In contrast to proceedings under ORS 109.103, proceedings may be brought under the filiation statutes in order to establish paternity and, once paternity is established, to determine child support and custody. A proceeding under those provisions "shall be initiated by the filing of a duly verified petition" containing certain particular information. ORS 109.125(2). The court, in such proceedings,

"in a private hearing, shall first determine the issue of paternity. If the respondent admits the paternity, the admission shall be reduced to writing, verified by the respondent and filed with the court. If the paternity is denied, corroborating evidence, in addition to the testimony of the parent or expectant parent, shall be required."

ORS 109.155(1). After paternity is established, the "court may order either parent to pay such sum as the court deems appropriate for the past and future support and maintenance of the child during the child's minority and while the child is attending school." ORS 109.155(4). In addition, the court may order "reasonable and necessary expenses incurred or to be incurred in connection with prenatal care, [and] expenses attendant with the birth and postnatal care." Id. Thus, filiation proceedings provide for more extensive retroactive support than is contemplated in the dissolution statutes (and, therefore, in proceedings under ORS 109.103).

Mother contends, however, that, under this court's decision in Olson, the trial court could use ORS 109.155(4) to award support back to the date of the parties' separation.

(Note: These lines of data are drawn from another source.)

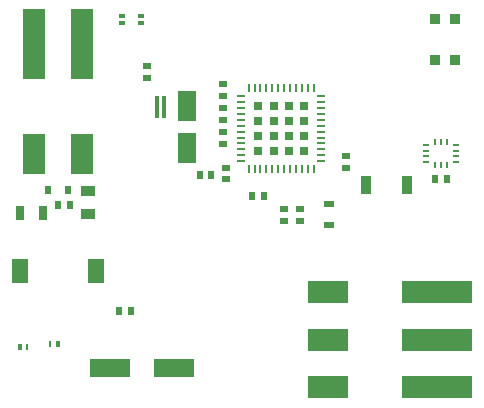
<source format=gtp>
G04 #@! TF.GenerationSoftware,KiCad,Pcbnew,(2018-01-21 revision 6b9866de8)-makepkg*
G04 #@! TF.CreationDate,2018-06-15T05:11:16+02:00*
G04 #@! TF.ProjectId,Roboy_motorboard,526F626F795F6D6F746F72626F617264,rev?*
G04 #@! TF.SameCoordinates,Original*
G04 #@! TF.FileFunction,Paste,Top*
G04 #@! TF.FilePolarity,Positive*
%FSLAX46Y46*%
G04 Gerber Fmt 4.6, Leading zero omitted, Abs format (unit mm)*
G04 Created by KiCad (PCBNEW (2018-01-21 revision 6b9866de8)-makepkg) date 06/15/18 05:11:16*
%MOMM*%
%LPD*%
G01*
G04 APERTURE LIST*
%ADD10R,0.350000X1.950000*%
%ADD11R,0.650000X0.550000*%
%ADD12R,0.950000X0.950000*%
%ADD13R,0.550000X0.750000*%
%ADD14R,1.450000X2.150000*%
%ADD15R,0.850000X1.650000*%
%ADD16R,0.200000X0.650000*%
%ADD17R,0.650000X0.200000*%
%ADD18R,0.722500X0.722500*%
%ADD19R,1.200000X0.950000*%
%ADD20R,3.450000X1.950000*%
%ADD21R,5.950000X1.950000*%
%ADD22R,1.950000X3.450000*%
%ADD23R,1.950000X5.950000*%
%ADD24R,0.650000X1.250000*%
%ADD25R,3.450000X1.550000*%
%ADD26R,1.550000X2.550000*%
%ADD27R,0.300000X0.550000*%
%ADD28R,0.250000X0.500000*%
%ADD29R,0.550000X0.650000*%
%ADD30R,0.200000X0.625000*%
%ADD31R,0.625000X0.200000*%
%ADD32R,0.950000X0.620000*%
%ADD33R,0.550000X0.400000*%
G04 APERTURE END LIST*
D10*
X108050000Y-89350000D03*
X108650000Y-89350000D03*
D11*
X113840000Y-95440000D03*
X113840000Y-94440000D03*
D12*
X133275000Y-81850000D03*
X131525000Y-81850000D03*
X133275000Y-85350000D03*
X131525000Y-85350000D03*
D13*
X98781500Y-96329500D03*
X100481500Y-96329500D03*
D14*
X96431500Y-103187500D03*
X102831500Y-103187500D03*
D15*
X125750000Y-95950000D03*
X129150000Y-95950000D03*
D16*
X115782500Y-94547500D03*
X116282500Y-94547500D03*
X116782500Y-94547500D03*
X117282500Y-94547500D03*
X117782500Y-94547500D03*
X118282500Y-94547500D03*
X118782500Y-94547500D03*
X119282500Y-94547500D03*
X119782500Y-94547500D03*
X120282500Y-94547500D03*
X120782500Y-94547500D03*
X121282500Y-94547500D03*
D17*
X121932500Y-93897500D03*
X121932500Y-93397500D03*
X121932500Y-92897500D03*
X121932500Y-92397500D03*
X121932500Y-91897500D03*
X121932500Y-91397500D03*
X121932500Y-90897500D03*
X121932500Y-90397500D03*
X121932500Y-89897500D03*
X121932500Y-89397500D03*
X121932500Y-88897500D03*
X121932500Y-88397500D03*
D16*
X121282500Y-87747500D03*
X120782500Y-87747500D03*
X120282500Y-87747500D03*
X119782500Y-87747500D03*
X119282500Y-87747500D03*
X118782500Y-87747500D03*
X118282500Y-87747500D03*
X117782500Y-87747500D03*
X117282500Y-87747500D03*
X116782500Y-87747500D03*
X116282500Y-87747500D03*
X115782500Y-87747500D03*
D17*
X115132500Y-88397500D03*
X115132500Y-88897500D03*
X115132500Y-89397500D03*
X115132500Y-89897500D03*
X115132500Y-90397500D03*
X115132500Y-90897500D03*
X115132500Y-91397500D03*
X115132500Y-91897500D03*
X115132500Y-92397500D03*
X115132500Y-92897500D03*
X115132500Y-93397500D03*
X115132500Y-93897500D03*
D18*
X120463750Y-89216250D03*
X119176250Y-89216250D03*
X117888750Y-89216250D03*
X116601250Y-89216250D03*
X120463750Y-90503750D03*
X119176250Y-90503750D03*
X117888750Y-90503750D03*
X116601250Y-90503750D03*
X120463750Y-91791250D03*
X119176250Y-91791250D03*
X117888750Y-91791250D03*
X116601250Y-91791250D03*
X120463750Y-93078750D03*
X119176250Y-93078750D03*
X117888750Y-93078750D03*
X116601250Y-93078750D03*
D19*
X102171500Y-98409000D03*
X102171500Y-96409000D03*
D20*
X122500000Y-105000000D03*
D21*
X131750000Y-105000000D03*
X131750000Y-109000000D03*
D20*
X122500000Y-109000000D03*
D21*
X131750000Y-113000000D03*
D20*
X122500000Y-113000000D03*
D22*
X101631500Y-93261000D03*
D23*
X101631500Y-84011000D03*
X97631500Y-84011000D03*
D22*
X97631500Y-93261000D03*
D24*
X98359000Y-98298000D03*
X96459000Y-98298000D03*
D25*
X104025000Y-111400000D03*
X109425000Y-111400000D03*
D26*
X110600000Y-92800000D03*
X110600000Y-89200000D03*
D27*
X96385500Y-109664500D03*
D28*
X97035500Y-109664500D03*
D27*
X99625000Y-109400000D03*
D28*
X98975000Y-109400000D03*
D11*
X120150000Y-98950000D03*
X120150000Y-97950000D03*
X118750000Y-97950000D03*
X118750000Y-98950000D03*
D29*
X111625000Y-95050000D03*
X112625000Y-95050000D03*
X116050000Y-96850000D03*
X117050000Y-96850000D03*
D11*
X107150000Y-85850000D03*
X107150000Y-86850000D03*
X113575000Y-87400000D03*
X113575000Y-88400000D03*
X113575000Y-89400000D03*
X113575000Y-90400000D03*
D29*
X99639500Y-97599500D03*
X100639500Y-97599500D03*
D11*
X113575000Y-91450000D03*
X113575000Y-92450000D03*
D29*
X131550000Y-95450000D03*
X132550000Y-95450000D03*
D11*
X124000000Y-93450000D03*
X124000000Y-94450000D03*
D29*
X105846500Y-106616500D03*
X104846500Y-106616500D03*
D30*
X132050000Y-92237500D03*
X131550000Y-92237500D03*
X132550000Y-92237500D03*
X131550000Y-94262500D03*
X132050000Y-94262500D03*
X132550000Y-94262500D03*
D31*
X130787500Y-92500000D03*
X130787500Y-93000000D03*
X130787500Y-93500000D03*
X130787500Y-94000000D03*
X133312500Y-94000000D03*
X133312500Y-93500000D03*
X133312500Y-93000000D03*
X133312500Y-92500000D03*
D32*
X122600000Y-99300000D03*
X122600000Y-97550000D03*
D33*
X105100000Y-81600000D03*
X106700000Y-81600000D03*
X106700000Y-82200000D03*
X105100000Y-82200000D03*
M02*

</source>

Olson involved a "consolidated proceeding that include[d] a filiation action, ORS 109.124 to ORS 109.237, and an action to determine custody and support of a child, ORS 109.103." 171 Or.App. at 715 (emphasis added). In that case, as part of the filiation proceeding, the parties executed a stipulated decree of paternity, which the court signed and entered. Id. After trial of the consolidated actions, the court ordered the father to pay child support retroactive to the month after the child's birth. The father contended on appeal that the trial court lacked authority to award retroactive child support "because no such authority exists under ORS 109.103, the statute under which he filed the custody and support action." Id. at 716. We explained that, although the father was correct that the trial court lacked authority to award the retroactive support at issue under the dissolution statutes, his "argument fails to appreciate fully that the trial court awarded child support in the context of a consolidated proceeding that included a filiation action under ORS 109.124 to ORS 109.237." Id. at 717 (emphasis added). Because not all issues in the filiation action had been resolved at the time the trial court entered its judgment in that case, we concluded that the court was authorized to award past child support as part of the judgment in the consolidated case. "The fact that the court may have lacked authority to award retroactive child support under ORS 109.103 did not vitiate its unabated authority to make such an award by means of a final judgment under ORS 109.155(4)." Id. at 717-18.

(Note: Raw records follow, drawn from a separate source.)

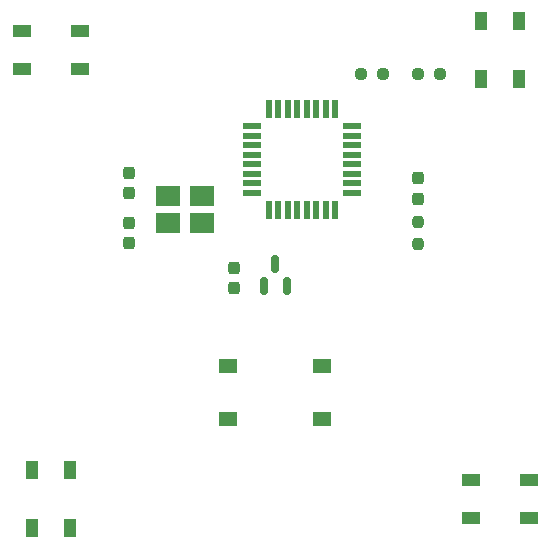
<source format=gtp>
G04 #@! TF.GenerationSoftware,KiCad,Pcbnew,7.0.2-6a45011f42~172~ubuntu22.04.1*
G04 #@! TF.CreationDate,2023-05-08T10:08:59-04:00*
G04 #@! TF.ProjectId,v2,76322e6b-6963-4616-945f-706362585858,rev?*
G04 #@! TF.SameCoordinates,Original*
G04 #@! TF.FileFunction,Paste,Top*
G04 #@! TF.FilePolarity,Positive*
%FSLAX46Y46*%
G04 Gerber Fmt 4.6, Leading zero omitted, Abs format (unit mm)*
G04 Created by KiCad (PCBNEW 7.0.2-6a45011f42~172~ubuntu22.04.1) date 2023-05-08 10:08:59*
%MOMM*%
%LPD*%
G01*
G04 APERTURE LIST*
G04 Aperture macros list*
%AMRoundRect*
0 Rectangle with rounded corners*
0 $1 Rounding radius*
0 $2 $3 $4 $5 $6 $7 $8 $9 X,Y pos of 4 corners*
0 Add a 4 corners polygon primitive as box body*
4,1,4,$2,$3,$4,$5,$6,$7,$8,$9,$2,$3,0*
0 Add four circle primitives for the rounded corners*
1,1,$1+$1,$2,$3*
1,1,$1+$1,$4,$5*
1,1,$1+$1,$6,$7*
1,1,$1+$1,$8,$9*
0 Add four rect primitives between the rounded corners*
20,1,$1+$1,$2,$3,$4,$5,0*
20,1,$1+$1,$4,$5,$6,$7,0*
20,1,$1+$1,$6,$7,$8,$9,0*
20,1,$1+$1,$8,$9,$2,$3,0*%
G04 Aperture macros list end*
%ADD10RoundRect,0.237500X0.237500X-0.250000X0.237500X0.250000X-0.237500X0.250000X-0.237500X-0.250000X0*%
%ADD11RoundRect,0.237500X-0.237500X0.287500X-0.237500X-0.287500X0.237500X-0.287500X0.237500X0.287500X0*%
%ADD12RoundRect,0.237500X0.237500X-0.300000X0.237500X0.300000X-0.237500X0.300000X-0.237500X-0.300000X0*%
%ADD13RoundRect,0.150000X0.150000X-0.587500X0.150000X0.587500X-0.150000X0.587500X-0.150000X-0.587500X0*%
%ADD14R,1.550000X1.300000*%
%ADD15R,2.100000X1.800000*%
%ADD16R,1.500000X1.000000*%
%ADD17RoundRect,0.237500X-0.250000X-0.237500X0.250000X-0.237500X0.250000X0.237500X-0.250000X0.237500X0*%
%ADD18R,1.600000X0.550000*%
%ADD19R,0.550000X1.600000*%
%ADD20R,1.000000X1.500000*%
%ADD21RoundRect,0.237500X-0.237500X0.300000X-0.237500X-0.300000X0.237500X-0.300000X0.237500X0.300000X0*%
G04 APERTURE END LIST*
D10*
X112100000Y-97400000D03*
X112100000Y-95575000D03*
D11*
X112100000Y-93575000D03*
X112100000Y-91825000D03*
D12*
X96500000Y-101125000D03*
X96500000Y-99400000D03*
D13*
X99050000Y-100937500D03*
X100950000Y-100937500D03*
X100000000Y-99062500D03*
D14*
X96020000Y-107750000D03*
X103980000Y-107750000D03*
X96020000Y-112250000D03*
X103980000Y-112250000D03*
D15*
X93800000Y-93300000D03*
X90900000Y-93300000D03*
X90900000Y-95600000D03*
X93800000Y-95600000D03*
D16*
X78550000Y-79400000D03*
X78550000Y-82600000D03*
X83450000Y-82600000D03*
X83450000Y-79400000D03*
D17*
X107250000Y-83000000D03*
X109075000Y-83000000D03*
D18*
X98000000Y-87450000D03*
X98000000Y-88250000D03*
X98000000Y-89050000D03*
X98000000Y-89850000D03*
X98000000Y-90650000D03*
X98000000Y-91450000D03*
X98000000Y-92250000D03*
X98000000Y-93050000D03*
D19*
X99450000Y-94500000D03*
X100250000Y-94500000D03*
X101050000Y-94500000D03*
X101850000Y-94500000D03*
X102650000Y-94500000D03*
X103450000Y-94500000D03*
X104250000Y-94500000D03*
X105050000Y-94500000D03*
D18*
X106500000Y-93050000D03*
X106500000Y-92250000D03*
X106500000Y-91450000D03*
X106500000Y-90650000D03*
X106500000Y-89850000D03*
X106500000Y-89050000D03*
X106500000Y-88250000D03*
X106500000Y-87450000D03*
D19*
X105050000Y-86000000D03*
X104250000Y-86000000D03*
X103450000Y-86000000D03*
X102650000Y-86000000D03*
X101850000Y-86000000D03*
X101050000Y-86000000D03*
X100250000Y-86000000D03*
X99450000Y-86000000D03*
D20*
X120600000Y-78550000D03*
X117400000Y-78550000D03*
X117400000Y-83450000D03*
X120600000Y-83450000D03*
D21*
X87650000Y-91400000D03*
X87650000Y-93125000D03*
D17*
X112087500Y-83000000D03*
X113912500Y-83000000D03*
D16*
X121450000Y-120600000D03*
X121450000Y-117400000D03*
X116550000Y-117400000D03*
X116550000Y-120600000D03*
D20*
X79400000Y-121450000D03*
X82600000Y-121450000D03*
X82600000Y-116550000D03*
X79400000Y-116550000D03*
D21*
X87650000Y-95587500D03*
X87650000Y-97312500D03*
M02*

</source>
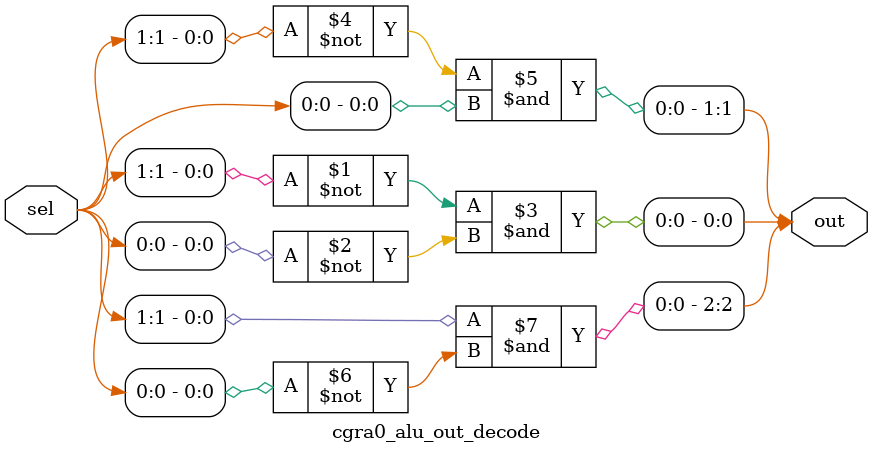
<source format=v>
module cgra0_alu_out_decode
(
  input [2-1:0] sel,
  output [3-1:0] out
);

  assign out[0] = ~sel[1] & ~sel[0];
  assign out[1] = ~sel[1] & sel[0];
  assign out[2] = sel[1] & ~sel[0];

endmodule
</source>
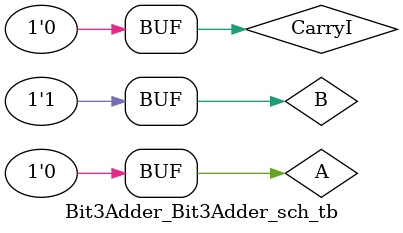
<source format=v>

`timescale 1ns / 1ps

module Bit3Adder_Bit3Adder_sch_tb();

// Inputs
   reg CarryI;
   reg A;
   reg B;

// Output
   wire Sum;
   wire CarryO;

// Bidirs

// Instantiate the UUT
   Bit3Adder UUT (
		.Sum(Sum), 
		.CarryI(CarryI), 
		.A(A), 
		.B(B), 
		.CarryO(CarryO)
   );
// Initialize Inputs
  
       initial begin
		CarryI = 0;
		A = 0;
		B = 0;
		#10;
		B=1;
   end
endmodule

</source>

In this case, unlike Olson, it is undisputed that the petition was filed solely pursuant to ORS 109.103.[4] It is further undisputed that, at the time the petition was filed, paternity had been established under ORS 109.070 by the filing of a form containing a voluntary acknowledgement of paternity. Thus, paternity was never at issue in this case, and there was no filiation action. ORS 109.155(4), on which mother relied to seek support retroactive to the date of separation, allows for appropriate past and future support in a filiation action. Given that this case did not involve filiation, ORS 109.155(4) does not provide authority for the retroactive support awarded. Instead, the provisions of ORS chapter 107 relating to child support govern the child support determination in this case. Because ORS 109.155(4) does not apply here, we agree with father that the trial court erred in awarding child support retroactive to the date of the parties' separation.

Child support award reversed and remanded; otherwise affirmed.